コピーを取り忘れるなどで、手続きのために死亡診断書が必要なのに手元にない状況になった場合は、条件付きで再発行が可能です。このときにもらえるものは「死亡届の記載事項証明書」という、死亡届の写しになります。再発行を依頼できる機関は、死亡届を提出してからの時間によって異なるので、注意しましょう。
- 死亡届を提出してから約1カ月以内→提出した市町村役場
- 死亡届を提出してから1カ月以降→故人の本籍地を管轄する法務局の戸籍課
なお役所から法務局へ書類が送付されるスケジュールは、自治体によって若干差があります。そのため、再発行を依頼する際には事前に死亡届がまだ役所にあるのか、それとも法務局に送付されているのかを問い合わせてから依頼にいくのがよいでしょう。
死亡診断書の再発行ができるのは、3親等以内の家族、もしくは配偶者のみに限られています。依頼する際には「身分証明書」「戸籍謄本」「委任者からの署名・押印がある委任状」が必要です。
死亡診断書の再発行は以下の手続きに使用するときのみ可能となります。

抽出されたページのテキストデータ:
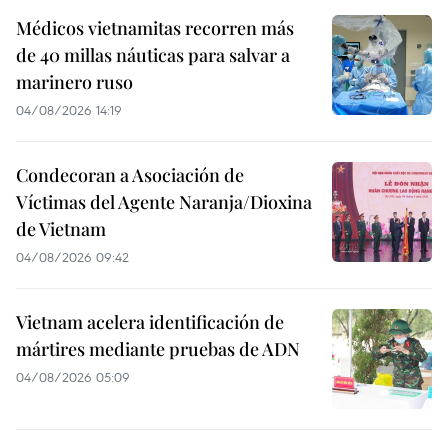
Médicos vietnamitas recorren más
de 40 millas náuticas para salvar a
marinero ruso
04/08/2026 14:19
Condecoran a Asociación de
Víctimas del Agente Naranja/Dioxina
de Vietnam
04/08/2026 09:42
Vietnam acelera identificación de
mártires mediante pruebas de ADN
04/08/2026 05:09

課題の目的: 死亡診断書の再発行についての課題文から、「コピーを取り忘れるなどで、手」で始まり「死亡診断書の再発行は以下の手続きに使用するときのみ可能となります。」で終わる部分を、一字も変えずにそのまま書き写して返してください。

解答欄:
コピーを取り忘れるなどで、手続きのために死亡診断書が必要なのに手元にない状況になった場合は、条件付きで再発行が可能です。このときにもらえるものは「死亡届の記載事項証明書」という、死亡届の写しになります。再発行を依頼できる機関は、死亡届を提出してからの時間によって異なるので、注意しましょう。
- 死亡届を提出してから約1カ月以内→提出した市町村役場
- 死亡届を提出してから1カ月以降→故人の本籍地を管轄する法務局の戸籍課
なお役所から法務局へ書類が送付されるスケジュールは、自治体によって若干差があります。そのため、再発行を依頼する際には事前に死亡届がまだ役所にあるのか、それとも法務局に送付されているのかを問い合わせてから依頼にいくのがよいでしょう。
死亡診断書の再発行ができるのは、3親等以内の家族、もしくは配偶者のみに限られています。依頼する際には「身分証明書」「戸籍謄本」「委任者からの署名・押印がある委任状」が必要です。
死亡診断書の再発行は以下の手続きに使用するときのみ可能となります。